> **TASK DETAILS**
In your output, repeat each entry exactly and include no pictures.
-*-*-
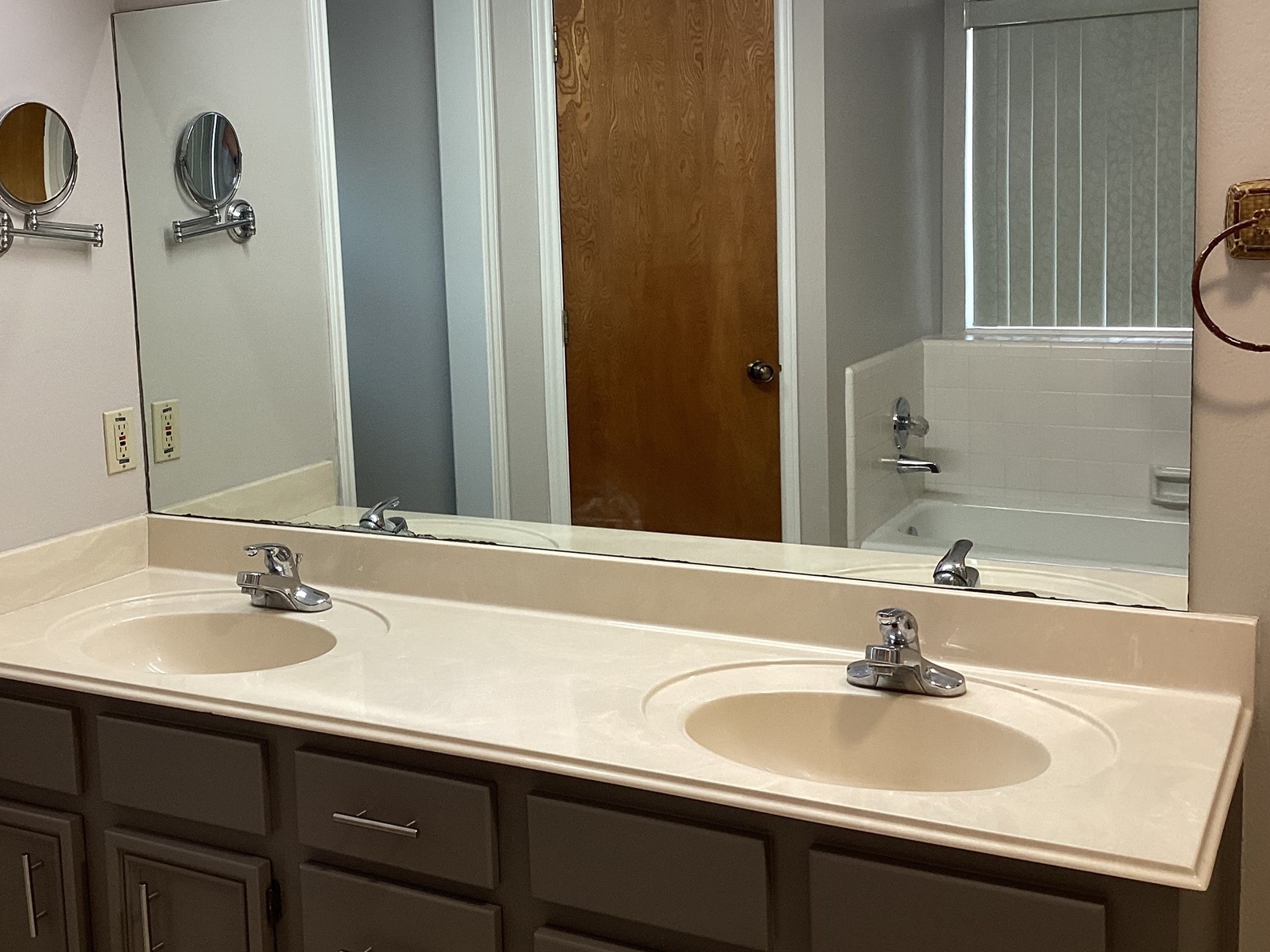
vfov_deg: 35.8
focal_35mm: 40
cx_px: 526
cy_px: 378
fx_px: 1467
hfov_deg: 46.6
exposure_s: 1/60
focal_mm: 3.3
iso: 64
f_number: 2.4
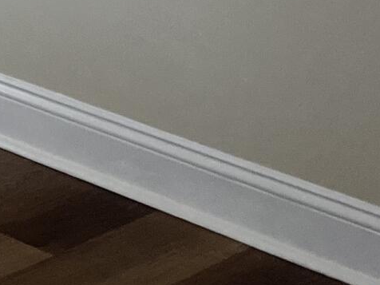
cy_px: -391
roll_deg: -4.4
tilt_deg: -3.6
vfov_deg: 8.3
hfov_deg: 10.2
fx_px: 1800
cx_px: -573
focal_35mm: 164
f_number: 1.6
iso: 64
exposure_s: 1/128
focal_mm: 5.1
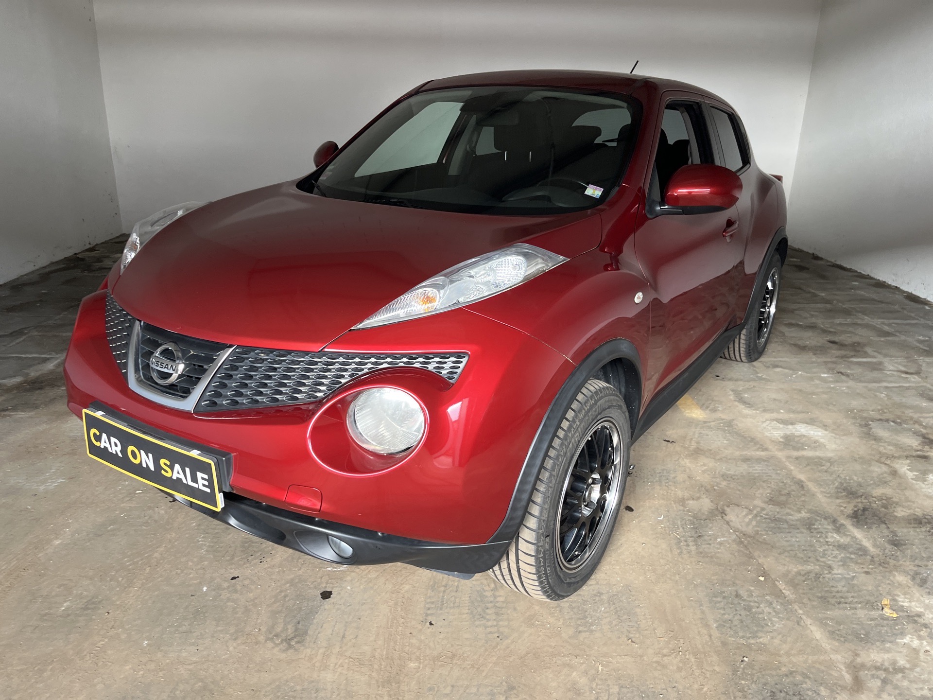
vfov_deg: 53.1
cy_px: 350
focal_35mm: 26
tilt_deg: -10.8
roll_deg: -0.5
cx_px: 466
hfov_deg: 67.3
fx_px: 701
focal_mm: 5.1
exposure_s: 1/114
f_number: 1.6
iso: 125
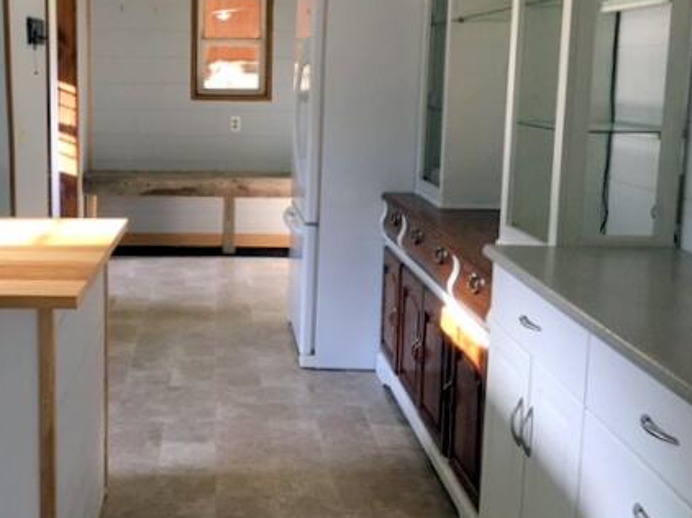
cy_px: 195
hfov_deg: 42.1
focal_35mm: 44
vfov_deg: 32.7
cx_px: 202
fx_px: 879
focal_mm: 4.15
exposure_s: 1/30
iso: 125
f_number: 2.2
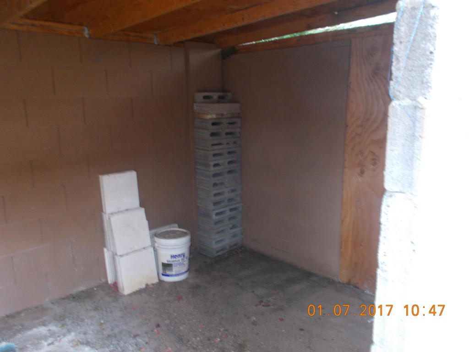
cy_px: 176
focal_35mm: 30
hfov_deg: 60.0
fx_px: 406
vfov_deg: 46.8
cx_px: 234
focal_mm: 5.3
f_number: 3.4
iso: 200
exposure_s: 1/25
-*-*-
> **RESPONSE TO THIS EXERCISE**
vfov_deg: 35.8
focal_35mm: 40
cx_px: 526
cy_px: 378
fx_px: 1467
hfov_deg: 46.6
exposure_s: 1/60
focal_mm: 3.3
iso: 64
f_number: 2.4
cy_px: -391
roll_deg: -4.4
tilt_deg: -3.6
vfov_deg: 8.3
hfov_deg: 10.2
fx_px: 1800
cx_px: -573
focal_35mm: 164
f_number: 1.6
iso: 64
exposure_s: 1/128
focal_mm: 5.1
vfov_deg: 53.1
cy_px: 350
focal_35mm: 26
tilt_deg: -10.8
roll_deg: -0.5
cx_px: 466
hfov_deg: 67.3
fx_px: 701
focal_mm: 5.1
exposure_s: 1/114
f_number: 1.6
iso: 125
cy_px: 195
hfov_deg: 42.1
focal_35mm: 44
vfov_deg: 32.7
cx_px: 202
fx_px: 879
focal_mm: 4.15
exposure_s: 1/30
iso: 125
f_number: 2.2
cy_px: 176
focal_35mm: 30
hfov_deg: 60.0
fx_px: 406
vfov_deg: 46.8
cx_px: 234
focal_mm: 5.3
f_number: 3.4
iso: 200
exposure_s: 1/25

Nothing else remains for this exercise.